Tuesday, April 24, 2012

Now You See It...

I ran into one of my favorite professors on the shuttle from Tenleytown to campus today, which is always a great way to start the day.  I get to chat with someone whose company I enjoy and get up to speed on what's going on right from the get go.  Since I work in the library and all, we got to talking about this article about how Harvard has declared academic journal subscriptions "financially untenable."  What a time it is indeed to be going into academia!  Publishing -- you know the saying "publish or perish" -- remains true today, and now publishing is getting harder and harder.   In fact, the biggest piece of advice I've received about using my time wisely in my PhD program (woot woot!!) is to focus on getting 2-3 articles published while I'm in the program before I enter the job market.

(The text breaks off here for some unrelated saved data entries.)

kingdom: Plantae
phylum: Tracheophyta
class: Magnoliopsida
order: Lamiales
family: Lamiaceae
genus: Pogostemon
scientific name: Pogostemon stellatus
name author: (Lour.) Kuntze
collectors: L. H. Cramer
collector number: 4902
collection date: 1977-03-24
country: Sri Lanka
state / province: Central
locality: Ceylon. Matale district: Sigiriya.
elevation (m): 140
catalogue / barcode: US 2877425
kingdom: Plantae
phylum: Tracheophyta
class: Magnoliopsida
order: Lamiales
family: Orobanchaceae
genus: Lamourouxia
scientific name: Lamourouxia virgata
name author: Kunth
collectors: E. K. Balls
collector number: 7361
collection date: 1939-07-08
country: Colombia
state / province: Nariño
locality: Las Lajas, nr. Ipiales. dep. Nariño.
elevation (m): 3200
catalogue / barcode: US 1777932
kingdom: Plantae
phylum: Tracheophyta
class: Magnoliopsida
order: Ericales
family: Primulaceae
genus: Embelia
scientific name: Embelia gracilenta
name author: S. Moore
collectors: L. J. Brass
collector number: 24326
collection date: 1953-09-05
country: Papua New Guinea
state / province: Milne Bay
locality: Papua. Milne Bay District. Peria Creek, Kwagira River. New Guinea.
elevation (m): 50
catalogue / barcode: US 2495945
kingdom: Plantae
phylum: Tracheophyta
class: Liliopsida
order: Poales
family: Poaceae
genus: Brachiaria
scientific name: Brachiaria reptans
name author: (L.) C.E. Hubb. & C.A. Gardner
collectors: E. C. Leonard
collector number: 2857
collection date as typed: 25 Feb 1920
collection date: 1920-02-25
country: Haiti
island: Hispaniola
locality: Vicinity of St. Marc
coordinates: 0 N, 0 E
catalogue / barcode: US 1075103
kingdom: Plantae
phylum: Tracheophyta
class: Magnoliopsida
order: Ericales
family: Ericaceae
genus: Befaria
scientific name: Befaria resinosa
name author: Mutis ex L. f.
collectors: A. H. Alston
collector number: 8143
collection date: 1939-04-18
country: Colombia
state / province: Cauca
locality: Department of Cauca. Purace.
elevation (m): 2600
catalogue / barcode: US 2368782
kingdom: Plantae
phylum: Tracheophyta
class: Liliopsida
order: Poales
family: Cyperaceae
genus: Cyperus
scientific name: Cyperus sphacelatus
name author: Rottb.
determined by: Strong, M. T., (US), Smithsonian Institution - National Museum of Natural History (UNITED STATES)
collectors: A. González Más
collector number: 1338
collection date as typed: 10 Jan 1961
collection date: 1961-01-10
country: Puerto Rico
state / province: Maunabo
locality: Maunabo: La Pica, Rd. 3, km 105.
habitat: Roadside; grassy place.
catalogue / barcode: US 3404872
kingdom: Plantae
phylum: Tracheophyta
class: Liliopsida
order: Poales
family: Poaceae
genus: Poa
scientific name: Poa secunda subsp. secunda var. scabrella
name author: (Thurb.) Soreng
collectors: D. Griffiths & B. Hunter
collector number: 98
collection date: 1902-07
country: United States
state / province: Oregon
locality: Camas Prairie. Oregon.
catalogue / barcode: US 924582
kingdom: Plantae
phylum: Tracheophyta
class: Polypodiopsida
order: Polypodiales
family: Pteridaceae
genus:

Then, said professor tells me that the best book on this topic and the impact of the digital age on academia is this book by Cathy Davidson called Now You See It.  I took a look at it and from the introduction, it looks pretty good.  She addresses an issue she calls attention blindness.   In the introduction she claims that "Because of attention blindness, we often arrive at a standstill when it comes to tackling important issues, not because the other side is wrong but because both sides are right in what they see but neither can see what the other does.  Each side becomes more and more urgent in one direction, oblivious to what is causing such consternation in another"...and she uses the reactions to the Deepwater Horizon spill as an example of this.  Nice example, thank you.

It also looks into how our brains need to evolve to adapt to the digital age, which requires our brains to multitask...but not multitasking in the sense of doing multiple different tasks at the same time, but instead adapting to seeing multiple viewpoints on any given issue at the same time.  This idea certainly maps well onto postmodern thinking that talks about how postmodernity is characterized as rhizomatic (hat tip to Deleuze and Guattari).

The good news is that this challenge seems to be a creative one rather than a deterministic one.  The book itself claims to be a "field guide and survival manual for the digital age."   I still have the book Rapt: Attention and the Focused Life on my bookshelf, which I never finished reading years ago...mostly I think because it focuses too much on psychology and not enough on science and because it is written by a journalist.  I guess it's still a topic that intrigues me.

1 comment:

  1. Here's more background on the topic. http://crookedtimber.org/2012/04/23/harvard-library-pushes-open-access/

    I don't think that Harvard alone can move the needle, but maybe this will serve as a wake-up call to academic community to change the status quo and move the academic publishing to an open model.